* _Problem to solve_
Only some lines are wanted. Transcribe, exactly, the lines below from the line with "middle mcp: (211, 191)" up to and including the line with "ring tip: (194, 227)".

::: Data

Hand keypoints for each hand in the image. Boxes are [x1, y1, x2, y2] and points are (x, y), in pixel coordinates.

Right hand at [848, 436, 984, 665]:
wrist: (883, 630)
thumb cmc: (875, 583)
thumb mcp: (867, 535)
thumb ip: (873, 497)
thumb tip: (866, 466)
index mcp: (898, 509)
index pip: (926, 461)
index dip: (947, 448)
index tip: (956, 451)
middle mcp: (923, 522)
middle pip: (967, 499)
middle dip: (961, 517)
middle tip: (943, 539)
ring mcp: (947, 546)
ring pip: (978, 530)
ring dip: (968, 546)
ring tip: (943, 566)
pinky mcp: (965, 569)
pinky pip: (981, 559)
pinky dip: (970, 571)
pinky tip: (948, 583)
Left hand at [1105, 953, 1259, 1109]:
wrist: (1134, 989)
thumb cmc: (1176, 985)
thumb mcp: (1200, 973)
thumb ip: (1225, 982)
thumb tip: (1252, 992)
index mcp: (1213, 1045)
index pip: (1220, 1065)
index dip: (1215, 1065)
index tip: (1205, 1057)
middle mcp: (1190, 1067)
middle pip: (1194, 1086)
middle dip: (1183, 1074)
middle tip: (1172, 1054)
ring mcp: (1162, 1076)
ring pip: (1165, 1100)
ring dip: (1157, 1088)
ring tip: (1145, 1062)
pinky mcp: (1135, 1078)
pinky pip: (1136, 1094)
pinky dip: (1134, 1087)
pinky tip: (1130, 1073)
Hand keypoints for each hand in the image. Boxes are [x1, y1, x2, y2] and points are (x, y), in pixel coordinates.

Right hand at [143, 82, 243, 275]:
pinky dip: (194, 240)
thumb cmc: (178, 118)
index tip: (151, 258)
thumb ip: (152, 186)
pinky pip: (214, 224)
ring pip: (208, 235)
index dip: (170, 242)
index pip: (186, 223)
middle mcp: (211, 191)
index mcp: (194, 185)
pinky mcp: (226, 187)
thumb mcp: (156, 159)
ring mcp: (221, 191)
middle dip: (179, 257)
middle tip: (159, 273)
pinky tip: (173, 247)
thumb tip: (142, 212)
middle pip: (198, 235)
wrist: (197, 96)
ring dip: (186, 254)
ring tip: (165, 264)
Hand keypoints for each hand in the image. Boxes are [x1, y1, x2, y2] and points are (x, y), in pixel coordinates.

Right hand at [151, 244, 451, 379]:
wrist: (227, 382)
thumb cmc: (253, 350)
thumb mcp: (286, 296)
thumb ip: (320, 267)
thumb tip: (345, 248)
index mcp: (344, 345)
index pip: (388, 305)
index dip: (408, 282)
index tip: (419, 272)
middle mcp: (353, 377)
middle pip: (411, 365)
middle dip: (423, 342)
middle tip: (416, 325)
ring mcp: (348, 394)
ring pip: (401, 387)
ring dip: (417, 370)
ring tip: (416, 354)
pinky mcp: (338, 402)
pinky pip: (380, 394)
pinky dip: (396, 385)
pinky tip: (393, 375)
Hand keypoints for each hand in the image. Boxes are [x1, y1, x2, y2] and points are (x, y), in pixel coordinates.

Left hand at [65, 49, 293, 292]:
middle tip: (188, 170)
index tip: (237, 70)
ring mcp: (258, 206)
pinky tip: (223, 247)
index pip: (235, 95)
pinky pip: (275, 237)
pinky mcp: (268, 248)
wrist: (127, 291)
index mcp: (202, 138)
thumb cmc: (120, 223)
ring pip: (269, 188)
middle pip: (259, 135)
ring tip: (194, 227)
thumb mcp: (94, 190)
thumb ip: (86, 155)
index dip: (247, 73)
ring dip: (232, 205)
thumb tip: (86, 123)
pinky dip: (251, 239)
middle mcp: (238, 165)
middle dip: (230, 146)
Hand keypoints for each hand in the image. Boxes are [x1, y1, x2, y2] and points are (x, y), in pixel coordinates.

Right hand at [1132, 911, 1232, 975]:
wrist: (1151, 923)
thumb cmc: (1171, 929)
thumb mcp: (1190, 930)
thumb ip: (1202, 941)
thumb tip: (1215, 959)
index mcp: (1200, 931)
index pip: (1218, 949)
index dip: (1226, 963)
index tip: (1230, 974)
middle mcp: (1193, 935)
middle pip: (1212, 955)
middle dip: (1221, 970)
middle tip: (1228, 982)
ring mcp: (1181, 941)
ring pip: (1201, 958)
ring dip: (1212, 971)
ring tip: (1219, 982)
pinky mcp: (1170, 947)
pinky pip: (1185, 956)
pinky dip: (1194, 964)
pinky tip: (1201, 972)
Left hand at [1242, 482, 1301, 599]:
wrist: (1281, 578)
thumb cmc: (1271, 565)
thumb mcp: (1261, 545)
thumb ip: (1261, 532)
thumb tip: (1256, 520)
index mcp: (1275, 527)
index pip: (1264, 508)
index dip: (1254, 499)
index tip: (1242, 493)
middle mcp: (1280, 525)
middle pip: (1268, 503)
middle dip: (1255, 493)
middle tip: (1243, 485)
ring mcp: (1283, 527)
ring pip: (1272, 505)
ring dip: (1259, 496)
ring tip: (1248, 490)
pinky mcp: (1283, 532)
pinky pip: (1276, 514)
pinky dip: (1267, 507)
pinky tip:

::::::

* _Answer box_
middle mcp: (211, 191)
index mcp: (194, 185)
pinky mcp: (226, 187)
thumb mcp: (156, 159)
ring mcp: (221, 191)
middle dip: (179, 257)
middle tip: (159, 273)
pinky tip: (173, 247)
thumb tip: (142, 212)
middle pip: (198, 235)
wrist: (197, 96)
ring dip: (186, 254)
ring tip: (165, 264)
Hand keypoints for each hand in the image. Boxes are [x1, y1, x2, y2] and points are (x, y), in pixel coordinates.

Right hand at [151, 244, 451, 379]:
wrist: (227, 382)
thumb cmc: (253, 350)
thumb mcp: (286, 296)
thumb ip: (320, 267)
thumb tip: (345, 248)
index mcp: (344, 345)
index pip: (388, 305)
index dip: (408, 282)
index tip: (419, 272)
middle mcp: (353, 377)
middle pip: (411, 365)
middle dip: (423, 342)
middle tip: (416, 325)
ring mcp: (348, 394)
ring pip: (401, 387)
ring dip: (417, 370)
ring tip: (416, 354)
pinky mcp: (338, 402)
pinky pip: (380, 394)
pinky dip: (396, 385)
pinky tip: (393, 375)
Hand keypoints for each hand in the image. Boxes are [x1, y1, x2, y2] and points are (x, y), in pixel coordinates.

Left hand at [65, 49, 293, 292]:
middle tip: (188, 170)
index tip: (237, 70)
ring mcp: (258, 206)
pinky tip: (223, 247)
index pip: (235, 95)
pinky pip: (275, 237)
pinky mcp: (268, 248)
wrist: (127, 291)
index mcp: (202, 138)
thumb cmc: (120, 223)
ring pip: (269, 188)
middle pip: (259, 135)
ring tip: (194, 227)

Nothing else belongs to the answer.